Report Date: 16 November 2015

PortfolioDirect/resources

Report Index

  Where Are We In the Cycle?
   Metal Prices Return to Trough Entry Phase

The Current View

Growth in demand for raw materials peaked in late 2010.  Since then, supply growth has continued to outstrip demand leading to inventory rebuilding or spare production capacity.  With the risk of shortages greatly reduced, prices have lost their risk premia and are tending toward marginal production costs to rebalance markets.

To move to the next phase of the cycle, an acceleration in global output growth will be required to boost raw material demand by enough to stabilise metal inventories or utilise excess capacity.

The PortfolioDirect cyclical guideposts suggest that the best possible macroeconomic circumstances for the resources sector will involve a sequence of  upward revisions to global  growth forecasts, the term structure of metal prices once again reflecting rising near term shortages, a weakening US dollar, strong money supply growth rates and positive Chinese growth momentum.  Only one of the five guideposts is "set to green" suggesting the sector remains confined to the bottom of the cycle . 

Has Anything Changed?

Throughout 2014, PortfolioDirect had been characterising the cyclical position as ’Trough Entry’ with some expectation that by the end of 2014 an exit would be evident. Until very late in the year, the evidence supported that possibility before conditions took several backward steps. 

The absence of a growth acceleration among the major economic regions is contributing to the flagging momentum.  A stronger US dollar is also imparting a downward bias to US dollar denominated prices presently.

This change has been enough to define a fresh cycle and a more prolonged adjustment process.

Exchange Rate Driven Cycle
Industrial metal prices remained on a downtrend with a stronger U.S. dollar and weaker global growth momentum contributing to the downward pressure.

§ What the task asks
Using the report on the resources cycle, answer:
(a) When did growth in demand for raw materials peak?
(b) How many of the five cyclical guideposts are "set to green"?
(c) How had PortfolioDirect characterized the cyclical position throughout 2014?
Nothing in the records is needed for the work here.

§ Records

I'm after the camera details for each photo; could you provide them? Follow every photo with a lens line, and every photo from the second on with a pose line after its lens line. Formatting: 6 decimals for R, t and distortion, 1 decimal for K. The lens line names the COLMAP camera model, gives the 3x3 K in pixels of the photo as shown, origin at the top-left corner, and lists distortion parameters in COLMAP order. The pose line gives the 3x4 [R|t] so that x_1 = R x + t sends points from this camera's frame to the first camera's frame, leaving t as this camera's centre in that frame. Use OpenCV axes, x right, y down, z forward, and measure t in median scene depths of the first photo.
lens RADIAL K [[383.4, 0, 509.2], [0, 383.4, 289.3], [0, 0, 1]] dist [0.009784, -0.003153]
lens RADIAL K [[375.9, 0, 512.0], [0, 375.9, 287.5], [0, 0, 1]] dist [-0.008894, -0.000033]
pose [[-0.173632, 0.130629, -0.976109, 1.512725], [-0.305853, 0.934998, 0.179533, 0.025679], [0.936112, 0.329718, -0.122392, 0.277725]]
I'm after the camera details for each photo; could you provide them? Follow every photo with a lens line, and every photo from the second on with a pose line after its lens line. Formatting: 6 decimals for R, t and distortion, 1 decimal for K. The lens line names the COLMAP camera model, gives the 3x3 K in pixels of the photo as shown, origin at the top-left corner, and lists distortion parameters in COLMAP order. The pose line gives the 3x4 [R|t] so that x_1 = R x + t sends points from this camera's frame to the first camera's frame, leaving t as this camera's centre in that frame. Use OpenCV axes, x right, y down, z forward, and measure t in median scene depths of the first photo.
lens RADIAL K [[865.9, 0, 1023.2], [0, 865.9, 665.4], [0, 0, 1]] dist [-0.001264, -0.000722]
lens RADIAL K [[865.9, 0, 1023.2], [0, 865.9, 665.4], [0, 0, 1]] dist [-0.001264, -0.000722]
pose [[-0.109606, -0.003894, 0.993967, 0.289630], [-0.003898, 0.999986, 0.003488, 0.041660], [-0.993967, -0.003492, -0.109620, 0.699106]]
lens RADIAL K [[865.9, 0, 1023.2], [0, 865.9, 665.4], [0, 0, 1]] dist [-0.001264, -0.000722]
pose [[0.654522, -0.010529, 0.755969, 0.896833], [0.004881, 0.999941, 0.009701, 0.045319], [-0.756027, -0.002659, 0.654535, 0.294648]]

§ Exercise answer
(a) Late 2010.
(b) One.
(c) As "Trough Entry."